- _SEITENAUSZUG_:
-*-*-
Daredevil
(Daredevil)
USA 2003, 103 Minuten
Regie: Mark Steven Johnson

Drehbuch: Mark Steven Johnson
Musik: Graeme Revell
Director of Photography: Ericson Core
Montage: Dennis Virkler, Armen Minasian
Produktionsdesign: Barry Chusid, James E. Tocci

Darsteller: Ben Affleck (Matthew Murdock / Daredevil), Jennifer Garner (Elektra Natchios), Colin Farrell (Bullseye), Michael Clarke Duncan (Kingpin / Fisk), Jon Favreau (Franklin Nelson), Scott Terra (der junge Matt), Ellen Pompeo (Karen Page), Joe Pantoliano (Ben Urich), Coolio (Daunte Jackson), Leland Orser (Wesley), Lennie Loftin (Manolis), Erick Avari (Nikolaos Natchios), Derrick O’Connor (Father Everett), Paul Ben-Victor (Jose Quesada), David Keith (Jack „The Devil“ Murdock)

Funny !
-*-*-
- _BEREITGESTELLTE ANGABEN_:
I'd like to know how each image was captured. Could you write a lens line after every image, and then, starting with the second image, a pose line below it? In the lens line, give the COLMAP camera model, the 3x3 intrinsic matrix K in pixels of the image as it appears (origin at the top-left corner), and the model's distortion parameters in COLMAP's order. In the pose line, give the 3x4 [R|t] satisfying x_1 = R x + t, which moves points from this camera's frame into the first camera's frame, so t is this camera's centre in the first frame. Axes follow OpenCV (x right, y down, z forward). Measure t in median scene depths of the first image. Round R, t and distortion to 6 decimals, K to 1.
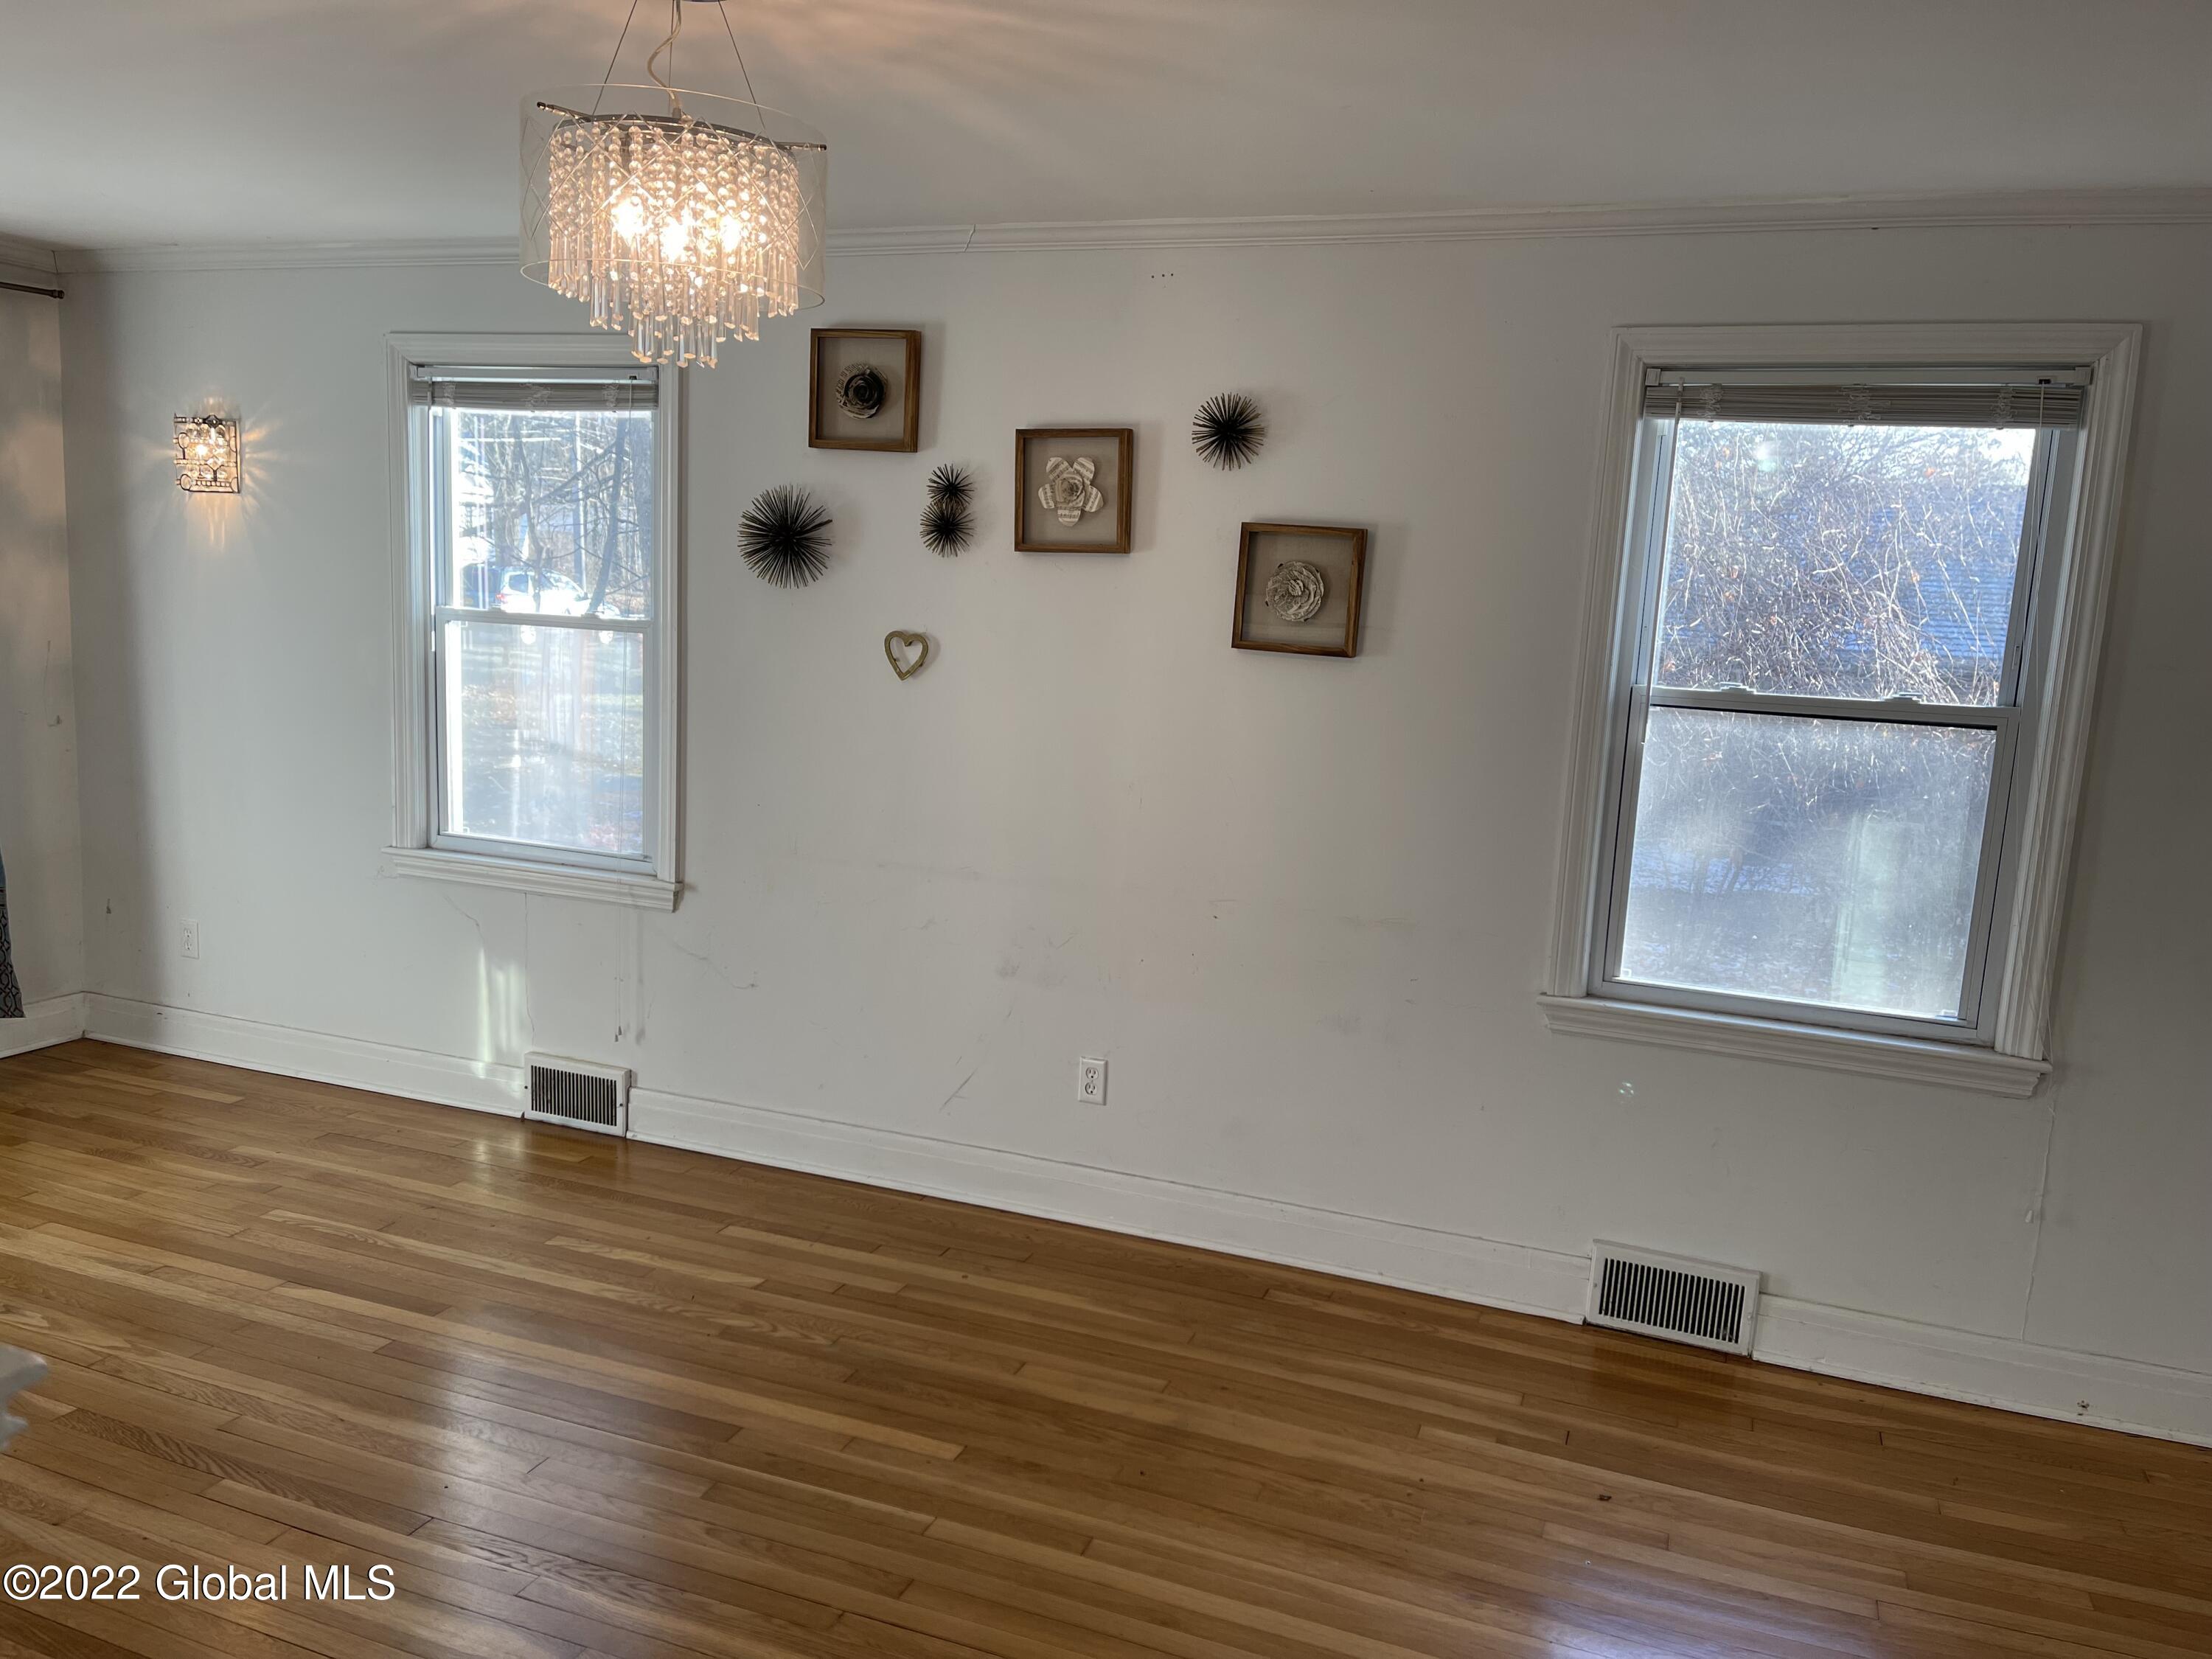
lens RADIAL K [[1668.6, 0, 1102.9], [0, 1668.6, 853.2], [0, 0, 1]] dist [0.077395, -0.108996]
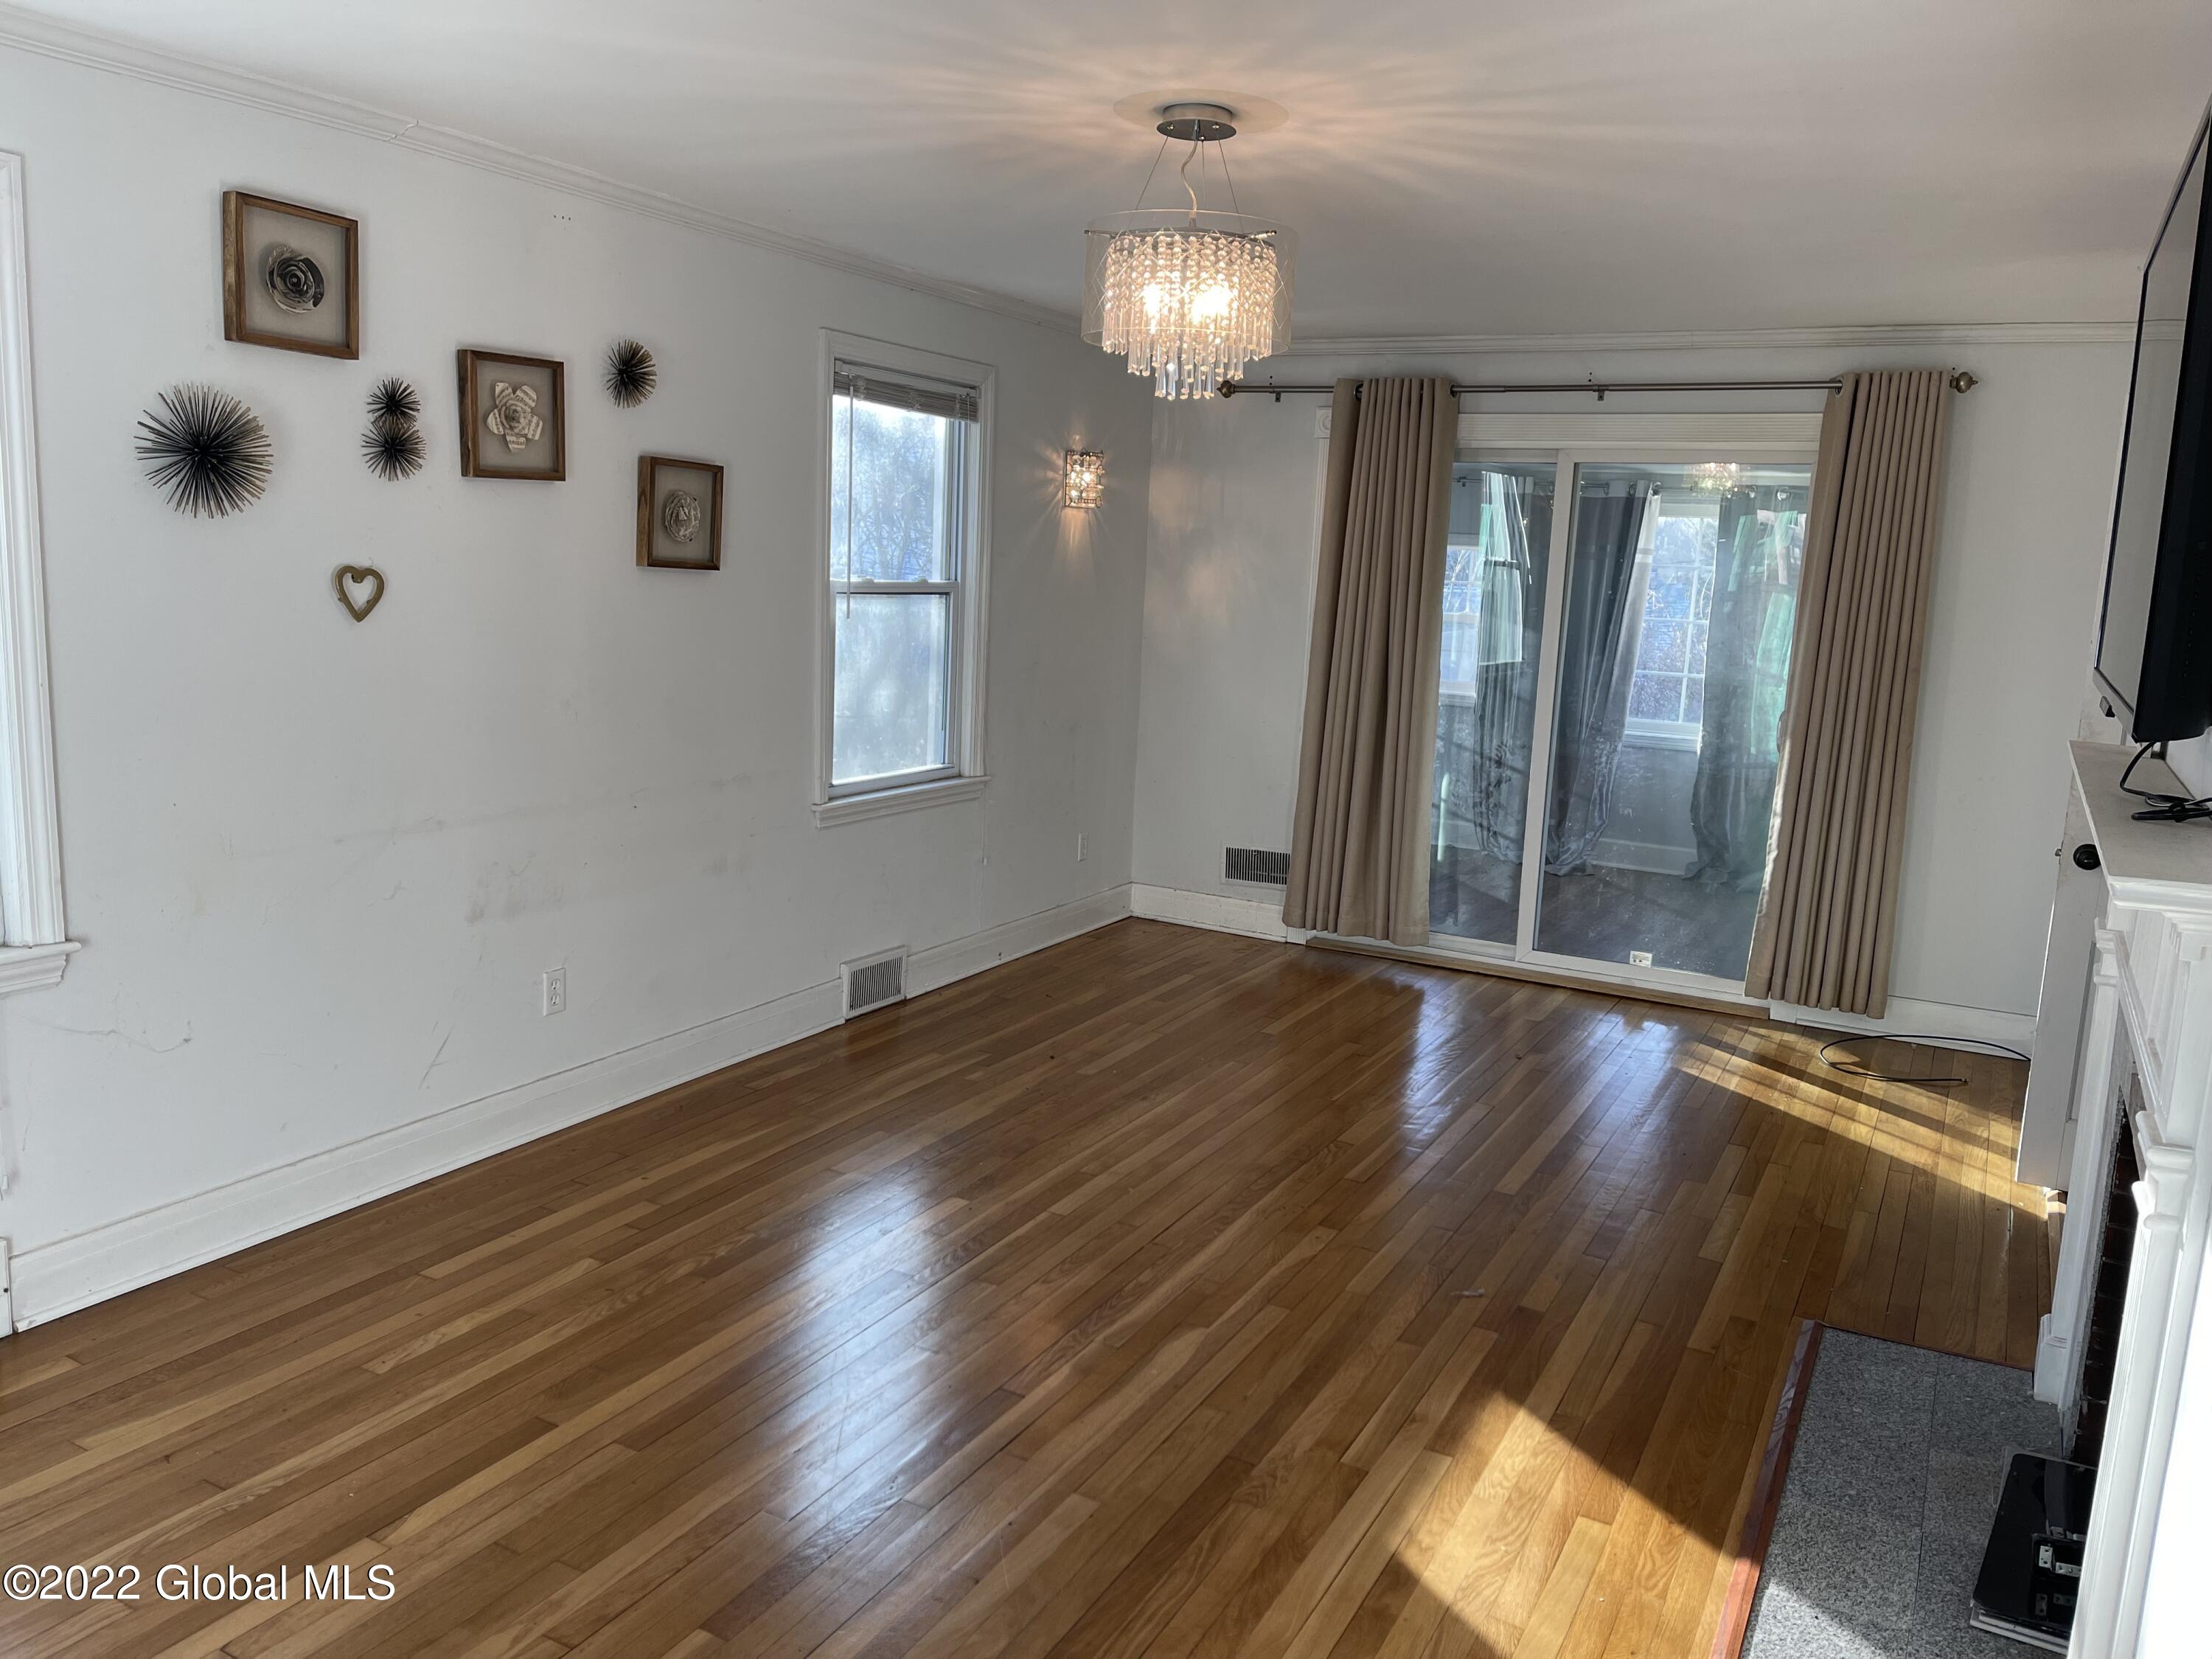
lens RADIAL K [[1668.6, 0, 1102.9], [0, 1668.6, 853.2], [0, 0, 1]] dist [0.077395, -0.108996]
pose [[0.119242, -0.221143, 0.967924, -1.016053], [0.118621, 0.971070, 0.207248, -0.131153], [-0.985754, 0.090103, 0.142025, 0.536970]]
-*-*-
Beantworte bitte diese Fragen zum Auszug über den Film Daredevil:
1. Wie lang ist der Film?
2. Wer ist für die Musik genannt?
3. Wer spielt Bullseye?

- _LÖSUNG_:
1. 103 Minuten
2. Graeme Revell
3. Colin Farrell